## PROBLEM STATEMENT
Could you filter the material and copy every line where the word "Expressway" occurs?

## MATERIALS PROVIDED

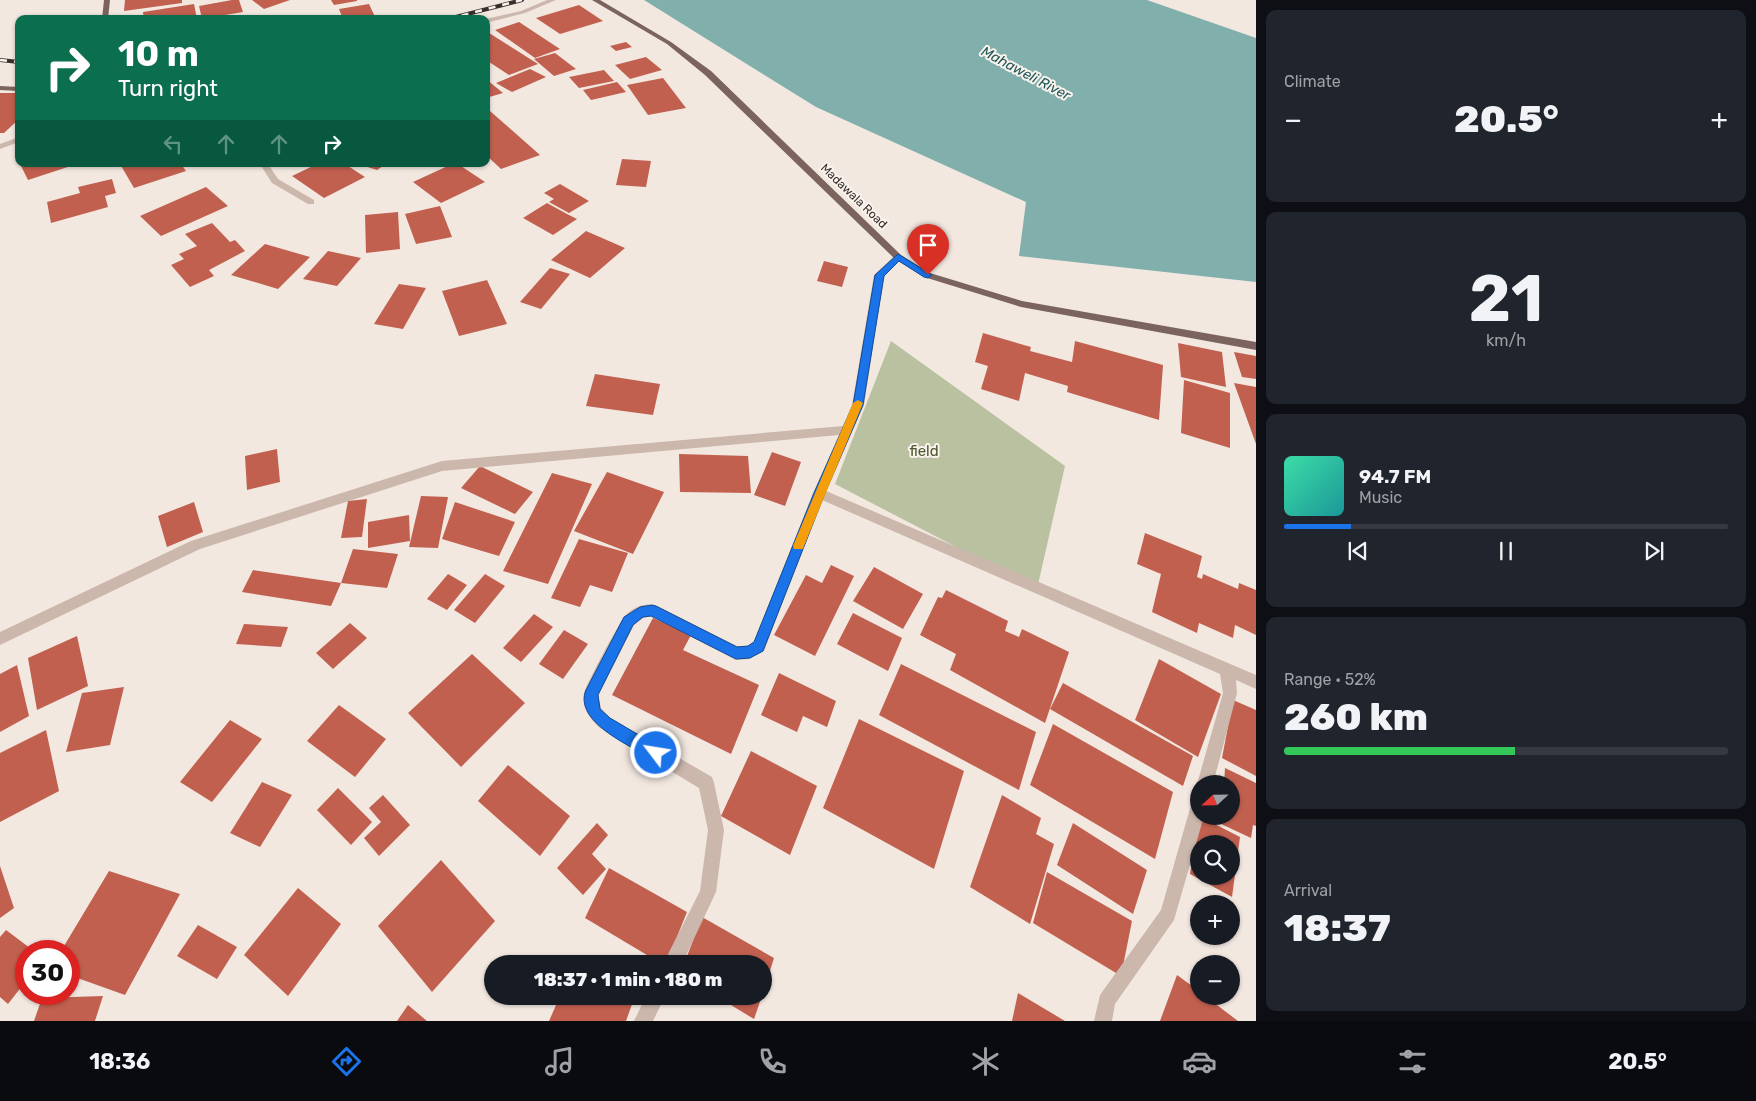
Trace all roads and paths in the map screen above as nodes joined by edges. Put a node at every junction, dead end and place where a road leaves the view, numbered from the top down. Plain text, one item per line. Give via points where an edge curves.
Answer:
1 (107, 0) edge
2 (553, 0) edge
3 (595, 0) edge
4 (105, 15) edge
5 (490, 20) edge
6 (0, 88) edge
7 (15, 89) edge
8 (15, 141) edge
9 (0, 147) edge
10 (266, 167) edge
11 (311, 202) dead end
12 (898, 257) junction
13 (1256, 346) edge
14 (847, 430) junction
15 (819, 493) junction
16 (0, 639) edge
17 (1227, 668) junction
18 (1256, 682) edge
19 (1207, 775) edge
20 (1193, 825) edge
21 (676, 955) edge
22 (651, 1005) edge
23 (643, 1021) edge
24 (1103, 1021) edge

1 - 4 main road
2 - 5 street
3 - 12 main road, Madawala Road via 668,43 708,73
6 - 7 main road
8 - 9 street
10 - 11 street via 275,181
12 - 13 main road, Madawala Road via 928,275 1021,304
12 - 14 street via 879,275 858,405
14 - 15 street
14 - 16 street via 442,466 196,545
15 - 17 street
15 - 21 street via 759,646 750,652 736,653 652,610 640,612 629,621 591,694 594,712 605,723 706,783 716,830 708,892
17 - 18 street
17 - 19 street via 1230,693
20 - 24 street via 1168,914 1106,1001
22 - 23 street

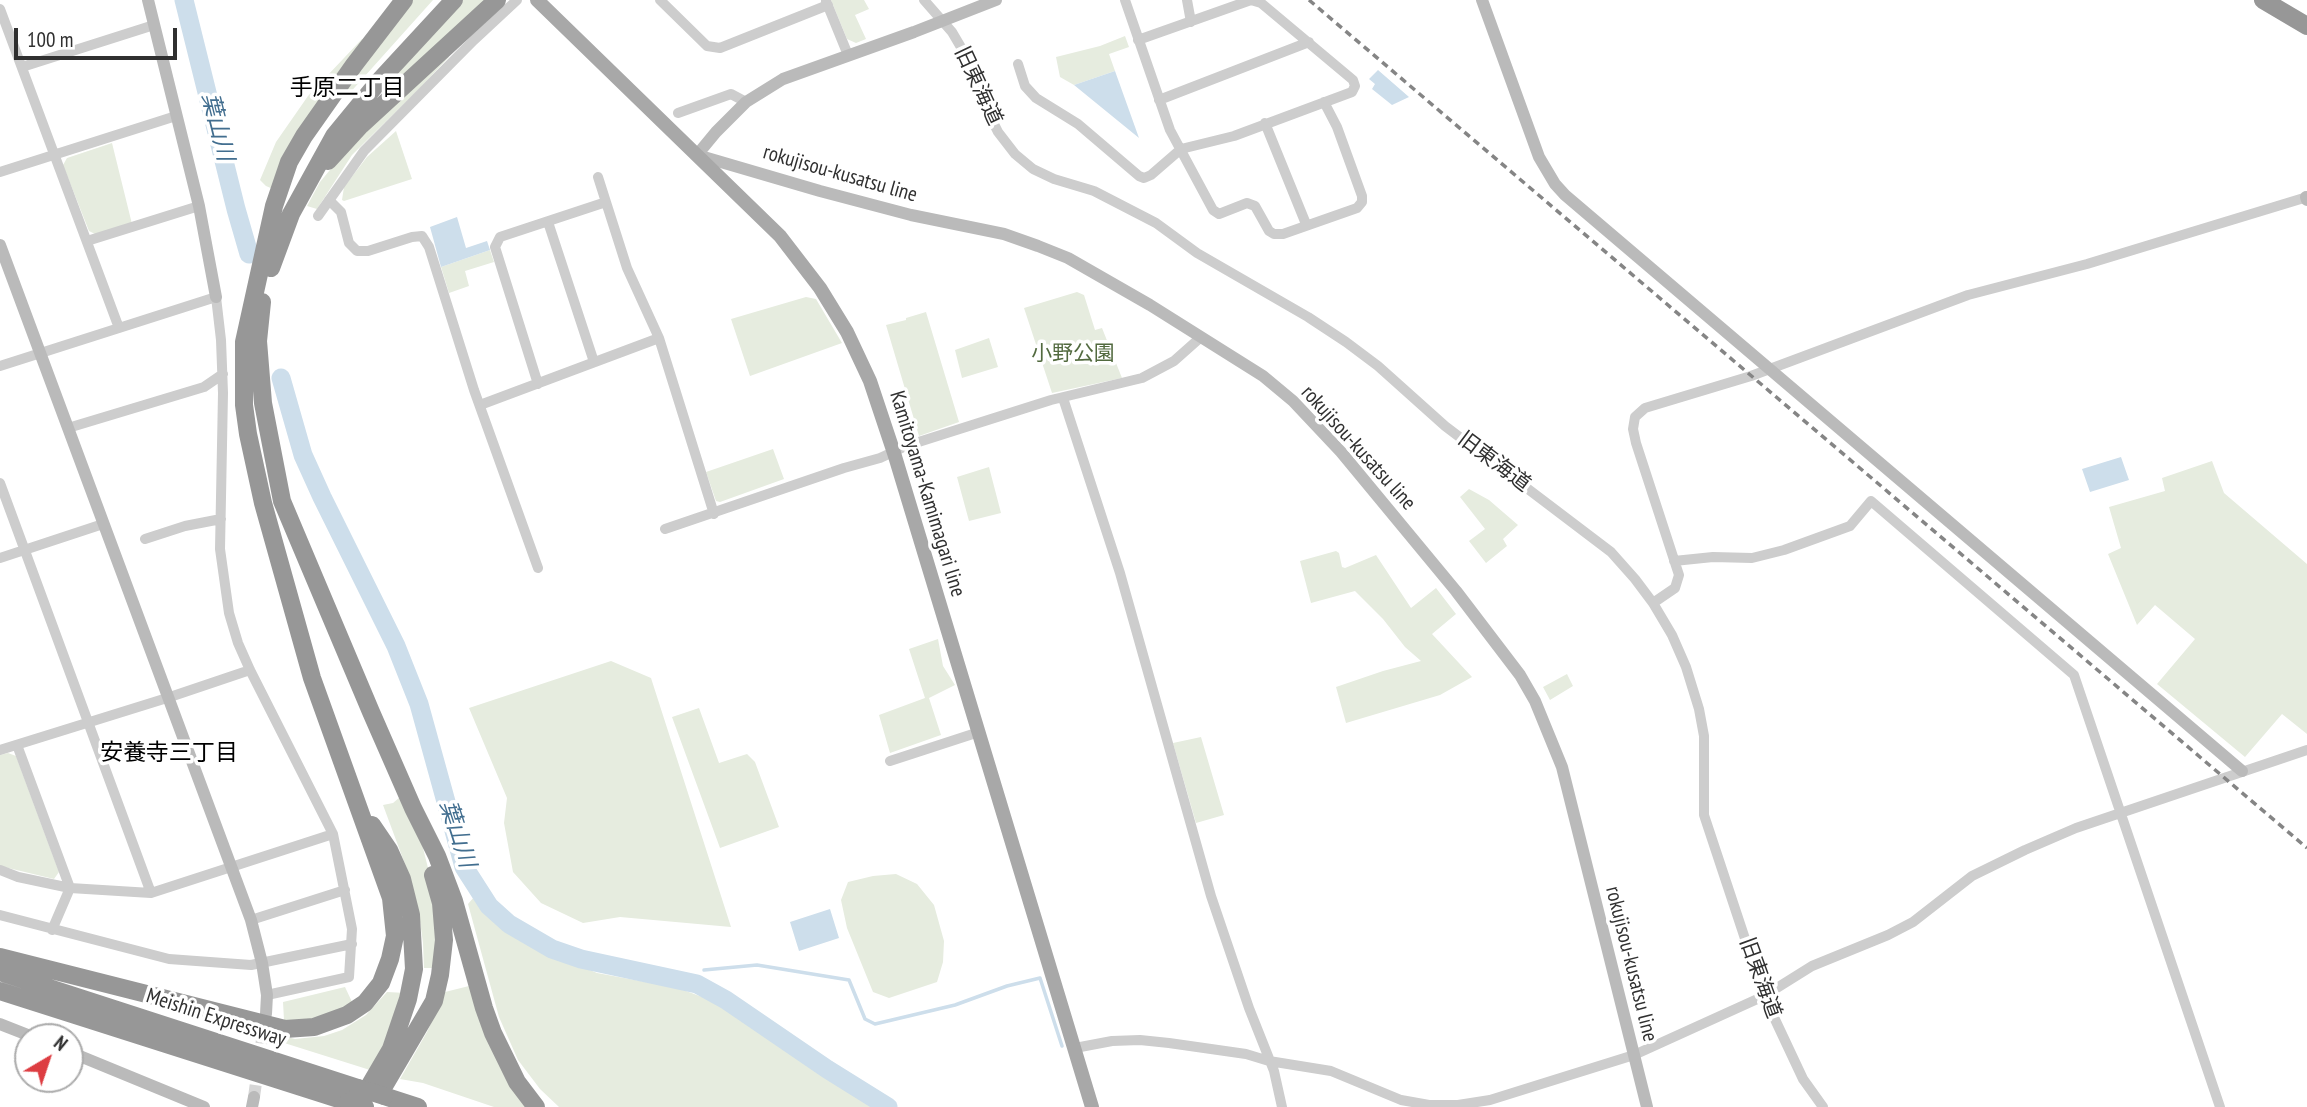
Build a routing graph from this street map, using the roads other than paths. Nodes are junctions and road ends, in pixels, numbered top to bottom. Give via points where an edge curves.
1 (148, 0) edge
2 (404, 0) edge
3 (440, 0) edge
4 (454, 0) edge
5 (498, 0) edge
6 (517, 0) edge
7 (537, 0) edge
8 (660, 0) edge
9 (924, 0) edge
10 (996, 0) edge
11 (1125, 0) edge
12 (1187, 0) edge
13 (1482, 0) edge
14 (2263, 0) edge
15 (827, 2) edge
16 (0, 9) edge
17 (943, 22) junction
18 (1191, 22) junction
19 (154, 25) junction
20 (2307, 26) edge
21 (1138, 40) junction
22 (1308, 42) junction
23 (848, 55) junction
24 (1018, 64) dead end
25 (22, 67) junction
26 (1159, 100) junction
27 (746, 102) junction
28 (1324, 102) junction
29 (678, 113) dead end
30 (176, 116) junction
31 (1265, 123) junction
32 (1181, 149) junction
33 (55, 154) junction
34 (697, 155) junction
35 (0, 172) edge
36 (598, 177) dead end
37 (307, 184) junction
38 (2307, 198) edge
39 (329, 200) junction
40 (606, 202) junction
41 (199, 206) junction
42 (318, 216) dead end
43 (548, 222) junction
44 (1306, 224) junction
45 (268, 235) junction
46 (87, 241) junction
47 (0, 245) edge
48 (216, 297) junction
49 (119, 328) junction
50 (1201, 337) junction
51 (659, 338) junction
52 (40, 353) junction
53 (593, 362) junction
54 (0, 366) edge
55 (1768, 368) junction
56 (223, 374) junction
57 (538, 384) junction
58 (1063, 398) junction
59 (480, 405) junction
60 (68, 428) junction
61 (894, 453) junction
62 (0, 483) edge
63 (714, 514) junction
64 (221, 519) junction
65 (103, 524) junction
66 (665, 529) dead end
67 (145, 539) dead end
68 (25, 550) junction
69 (0, 558) edge
70 (1674, 561) junction
71 (538, 568) dead end
72 (1653, 603) junction
73 (250, 670) junction
74 (167, 698) junction
75 (88, 722) junction
76 (979, 732) junction
77 (17, 745) junction
78 (0, 750) edge
79 (2307, 750) edge
80 (890, 761) dead end
81 (2242, 771) junction
82 (357, 802) junction
83 (413, 808) junction
84 (2120, 813) junction
85 (333, 834) junction
86 (232, 868) junction
87 (0, 870) edge
88 (70, 888) junction
89 (345, 890) junction
90 (151, 893) junction
91 (0, 915) edge
92 (250, 920) junction
93 (52, 930) junction
94 (352, 944) junction
95 (0, 957) edge
96 (262, 964) junction
97 (0, 972) edge
98 (0, 991) edge
99 (267, 995) junction
100 (1764, 996) junction
101 (266, 1014) tunnel mouth
102 (1075, 1048) junction
103 (1634, 1055) junction
104 (84, 1058) edge
105 (1269, 1061) junction
106 (357, 1102) edge
107 (378, 1102) edge
108 (204, 1107) edge
109 (418, 1107) edge
110 (537, 1107) edge
111 (1092, 1107) edge
112 (1282, 1107) edge
113 (1647, 1107) edge
114 (1823, 1107) edge
115 (2220, 1107) edge

1 - 19 street
2 - 45 highway via 304,136 289,162
3 - 45 highway via 371,74 329,128 300,171
4 - 37 highway via 334,136
5 - 37 highway via 361,125
6 - 39 street via 365,151
7 - 34 main road, Kamitoyama-Kamimagari line
8 - 15 street via 707,46 720,48
9 - 17 street, 旧東海道
10 - 17 street
11 - 21 street
12 - 18 street
13 - 55 street via 1539,157 1555,184
14 - 20 highway
15 - 23 street
16 - 25 street
17 - 23 street
17 - 72 street, 旧東海道 via 962,49 998,132 1033,169 1094,191 1156,223 1197,253 1346,342 1445,426 1611,552
18 - 21 street
18 - 22 street via 1251,0 1261,3
19 - 25 street
19 - 30 street
21 - 26 street
22 - 26 street
22 - 28 street via 1355,86 1352,92
23 - 27 street via 783,79
24 - 32 street via 1025,86 1036,98 1078,124 1139,176 1151,175
25 - 33 street
26 - 32 street
27 - 29 street via 731,94
27 - 34 street
28 - 31 street
28 - 44 street via 1363,196 1357,208
30 - 33 street
30 - 41 street
31 - 32 street
31 - 44 street
32 - 44 street via 1219,214 1247,204 1255,206 1274,234
33 - 35 street
33 - 46 street
34 - 50 street, rokujisou-kusatsu line via 1038,246 1068,258
34 - 61 main road, Kamitoyama-Kamimagari line via 780,236 820,288 870,381
36 - 40 street
37 - 83 highway via 275,255 262,302 258,341 263,403 282,501
38 - 55 street via 1968,295
39 - 42 street
39 - 59 street via 341,212 349,243 357,251 422,236
40 - 43 street
40 - 51 street via 627,268
41 - 46 street
41 - 48 street
43 - 53 street
43 - 57 street via 500,237 495,247
45 - 82 highway via 244,342 248,434 293,617
46 - 49 street
47 - 52 street
48 - 49 street
48 - 56 street
49 - 52 street
50 - 58 street via 1174,361 1142,378
50 - 103 street, rokujisou-kusatsu line via 1262,376 1319,428 1520,675 1562,767
51 - 53 street
51 - 63 street
52 - 54 street
52 - 60 street
53 - 57 street
55 - 70 street via 1645,408 1635,417 1636,443
55 - 81 street
56 - 60 street via 204,387
56 - 64 street
57 - 59 street
58 - 61 street
58 - 105 street via 1120,573 1211,896
59 - 71 street
60 - 65 street
61 - 63 street
61 - 76 main road, Kamitoyama-Kamimagari line
62 - 68 street
63 - 66 street
64 - 67 street
64 - 73 street via 220,549 229,613
65 - 68 street
65 - 74 street
68 - 69 street
68 - 75 street
70 - 72 street via 1679,575 1675,589
70 - 84 street via 1752,558 1784,550 1850,526 1871,501 2074,675
72 - 100 street, 旧東海道 via 1686,667 1699,709 1705,744 1704,815
73 - 74 street
73 - 85 street
74 - 75 street
74 - 86 street
75 - 77 street
75 - 90 street
76 - 80 street
76 - 102 main road, Kamitoyama-Kamimagari line
77 - 78 street
77 - 88 street
79 - 81 street
81 - 84 street
82 - 95 highway via 391,898 395,936 381,983 365,1003 347,1015 314,1027 285,1029
82 - 106 highway via 402,879 411,915 414,969 391,1049
83 - 107 highway via 441,903 444,940 440,975 434,1001
83 - 110 highway via 454,901 493,1033 517,1082
84 - 100 street via 1986,868 1913,922 1812,966
84 - 115 street
85 - 86 street
85 - 89 street
86 - 90 street
86 - 92 street
87 - 88 street
88 - 90 street
88 - 93 street
89 - 92 street
89 - 94 street
91 - 93 street
92 - 96 street
93 - 96 street via 169,959
94 - 96 street
94 - 99 street via 349,977
96 - 99 street
97 - 106 highway, Meishin Expressway
98 - 106 highway, Meishin Expressway
99 - 101 street
100 - 103 street
100 - 114 street, 旧東海道 via 1803,1079
102 - 105 street via 1140,1040
102 - 111 main road, Kamitoyama-Kamimagari line
103 - 105 street via 1490,1100 1458,1105 1401,1100 1331,1071
103 - 113 street, rokujisou-kusatsu line
104 - 108 street
105 - 112 street
106 - 107 highway, Meishin Expressway, bridge
107 - 109 highway, Meishin Expressway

## EXERCISE RESPONSE
97 - 106 highway, Meishin Expressway
98 - 106 highway, Meishin Expressway
106 - 107 highway, Meishin Expressway, bridge
107 - 109 highway, Meishin Expressway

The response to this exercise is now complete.